Assignment:
Scan the entries for the word "沧源佤族自治县糯良乡社会保障服务中心" and report how many lines contain it, as a number with no other words.

Extracted data entries:
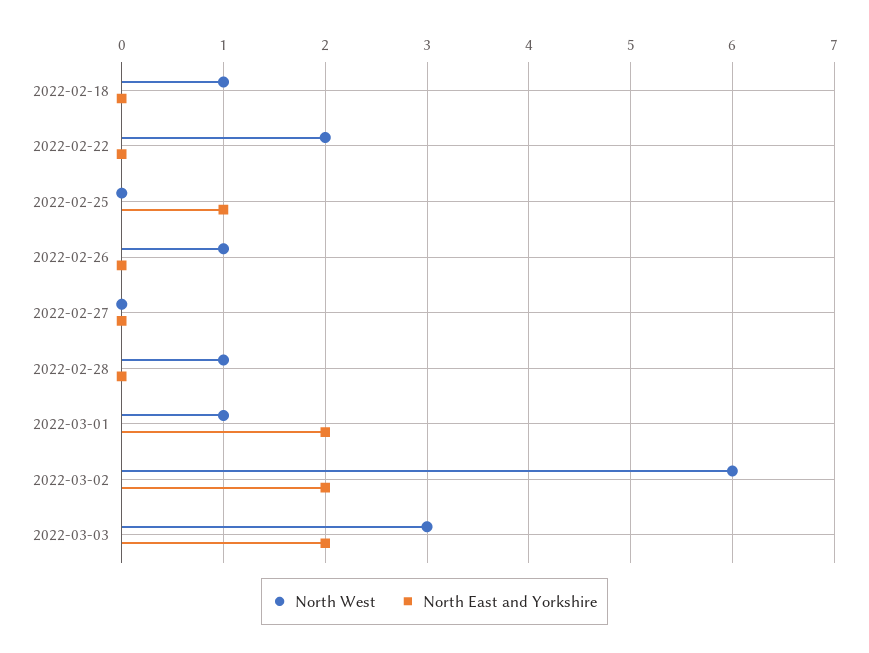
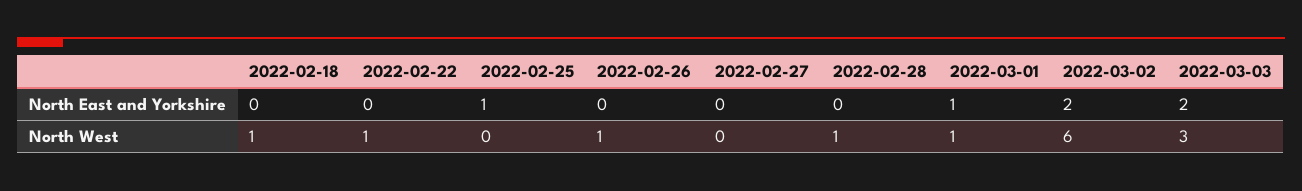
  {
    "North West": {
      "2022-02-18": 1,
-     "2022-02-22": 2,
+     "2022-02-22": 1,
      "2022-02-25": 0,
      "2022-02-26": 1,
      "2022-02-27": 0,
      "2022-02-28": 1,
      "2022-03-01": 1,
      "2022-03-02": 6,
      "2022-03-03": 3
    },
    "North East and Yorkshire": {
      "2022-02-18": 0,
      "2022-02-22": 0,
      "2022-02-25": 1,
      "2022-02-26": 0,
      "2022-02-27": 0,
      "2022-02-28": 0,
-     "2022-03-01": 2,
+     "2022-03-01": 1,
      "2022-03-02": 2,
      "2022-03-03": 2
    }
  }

...

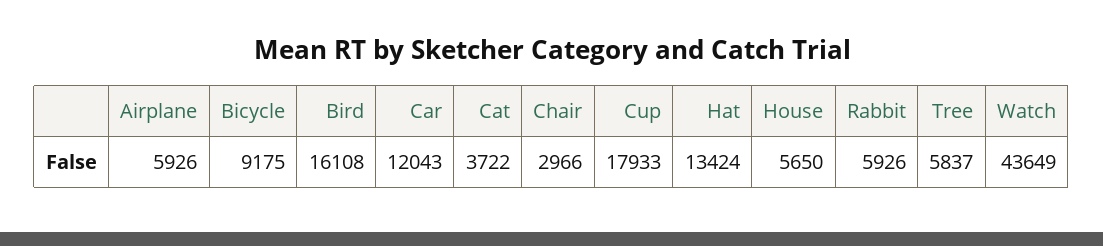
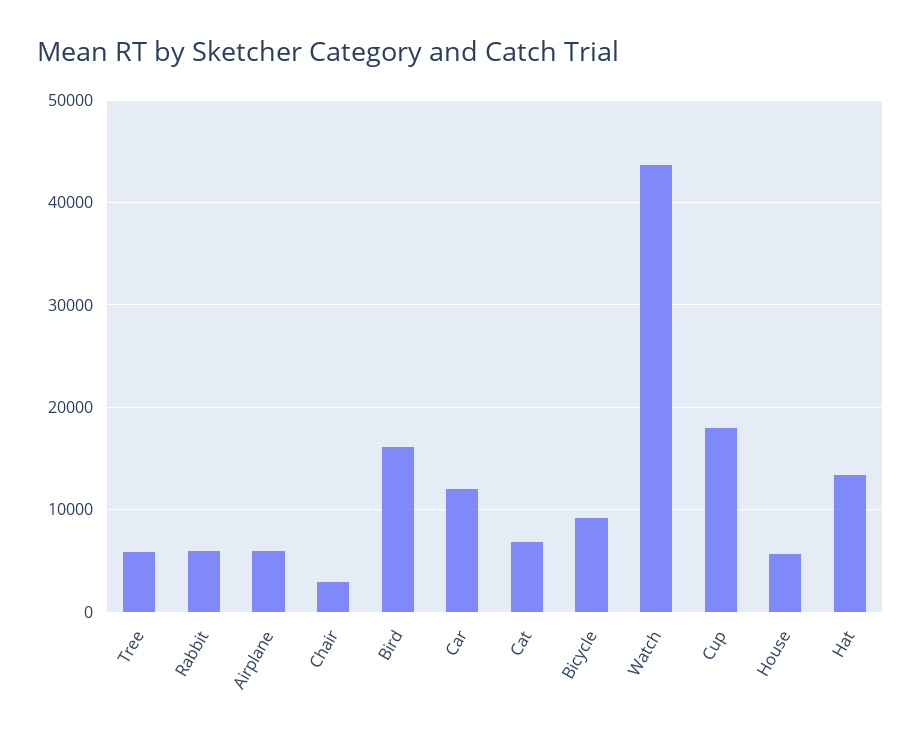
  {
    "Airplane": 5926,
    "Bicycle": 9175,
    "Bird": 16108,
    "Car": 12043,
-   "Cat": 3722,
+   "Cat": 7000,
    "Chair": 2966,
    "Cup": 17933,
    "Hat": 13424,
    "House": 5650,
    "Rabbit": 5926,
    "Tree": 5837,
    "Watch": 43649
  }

==

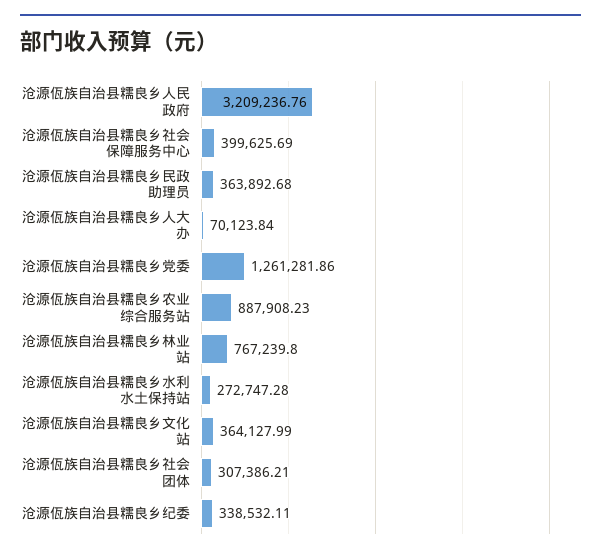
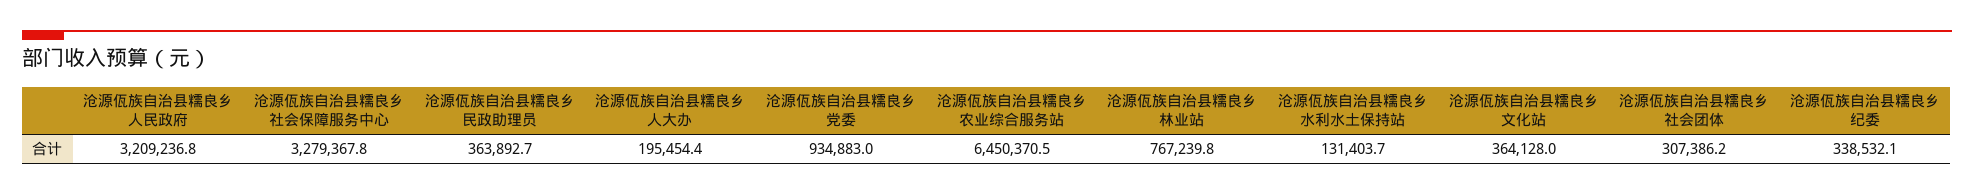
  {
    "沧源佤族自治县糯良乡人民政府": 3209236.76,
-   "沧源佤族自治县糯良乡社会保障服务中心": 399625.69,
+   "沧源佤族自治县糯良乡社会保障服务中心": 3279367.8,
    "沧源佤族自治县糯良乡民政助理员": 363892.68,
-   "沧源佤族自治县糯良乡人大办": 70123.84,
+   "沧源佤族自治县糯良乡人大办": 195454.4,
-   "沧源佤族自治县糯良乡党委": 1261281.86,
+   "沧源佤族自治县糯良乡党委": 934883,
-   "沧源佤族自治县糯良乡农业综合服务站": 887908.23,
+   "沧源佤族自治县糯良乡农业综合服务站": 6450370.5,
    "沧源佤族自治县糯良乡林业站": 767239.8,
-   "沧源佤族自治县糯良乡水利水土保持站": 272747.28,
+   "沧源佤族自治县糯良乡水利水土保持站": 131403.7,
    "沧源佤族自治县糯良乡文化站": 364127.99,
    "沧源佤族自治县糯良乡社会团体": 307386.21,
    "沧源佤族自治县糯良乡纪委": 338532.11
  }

Solution for this exercise:
2